【夏の甲子園2025】横浜の新星・織田翔希が綾羽戦で見せた圧巻の一球とその成長の軌跡
2025年夏の甲子園で、横浜高校の2年生右腕・織田翔希が綾羽戦で見せた衝撃の一球とその成長の軌跡を紹介。

織田翔希の衝撃の一球
2025年8月14日、甲子園球場で行われた横浜(神奈川)対綾羽(滋賀)の2回戦。横浜が0対1とビハインドで迎えた4回裏、マウンドに上がったのは背番号10をつけた2年生右腕・織田翔希だった。
織田の初球は、右打者の外角低めに突き刺さるストレート。捕手を務める駒橋優樹(3年)のミットがピクリとも動かず、見る者に爽快感を与える。その重力に逆らうような美しい軌道と、ボールからほとばしる圧力もインパクト十分。たった1球に、この2年生右腕の末恐ろしい潜在能力と魅力が凝縮されていた。

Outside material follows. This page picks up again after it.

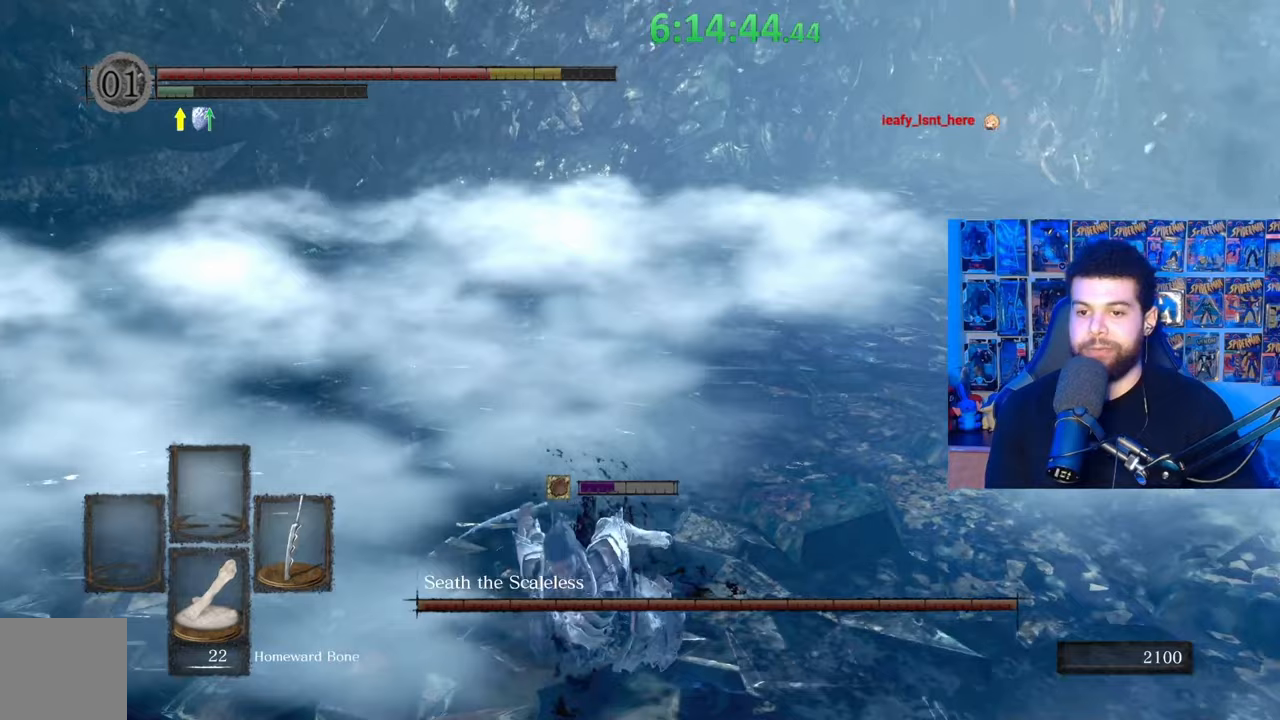
{"buttons": [], "left_stick": "center", "right_stick": "right", "events": [[217, "left_stick", "center"], [433, "right_stick", "right"]]}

電光掲示板には、「152キロ」という球速が表示された。甲子園球場のスタンドは「おぉ〜」とどよめいた。だが、スピードガンの数値など、織田のストレートの中身の濃さに比べれば、無機質な数字でしかなかった。
織田の成長の軌跡
織田は村田浩明監督から「ピンチでいつでもいけるように」と言われ、準備していたという。「チームに流れを持っていきたい」という思いを初球のストレートにダイレクトに込めた。
「本当に、あのボールはかかりがよかったです」
織田はそう振り返る。普段から「球速は意識しない」と語っているように、球速より球質を重視する投手だ。それだけに、この1球にはよほどの手応えがあったのだろう。
前回登板だった8日の敦賀気比(福井)戦では、甲子園での初完封勝利を挙げていた。しかし、ストレートに関しては、凄みを感じるような球は少なかった。結果的に無失点に抑えたとはいえ、被安打は7を数えた。奪三振数も3個に留まっている。
織田自身、この日の投球内容について、「指のかかりが悪かった」「自分の思い描いた軌道で投げられなかった」と振り返っている。ただし、見方を変えれば、指のかかりが悪い状態で実力校を完封してしまうところに、織田の恐ろしさがある。
しかも、この試合は降雨のため、4回の時点で1時間7分の中断を挟んでいる。マウンドがぬかるむ悪条件のなか、緊張感を保ちづらい中断時間を経ても9イニングを投げ切った。投手としてのたくましさを感じさせた、価値のある勝利だった。
柔軟性を見せた敦賀気比戦から一転、綾羽戦の織田は「凄み」を見せつけた。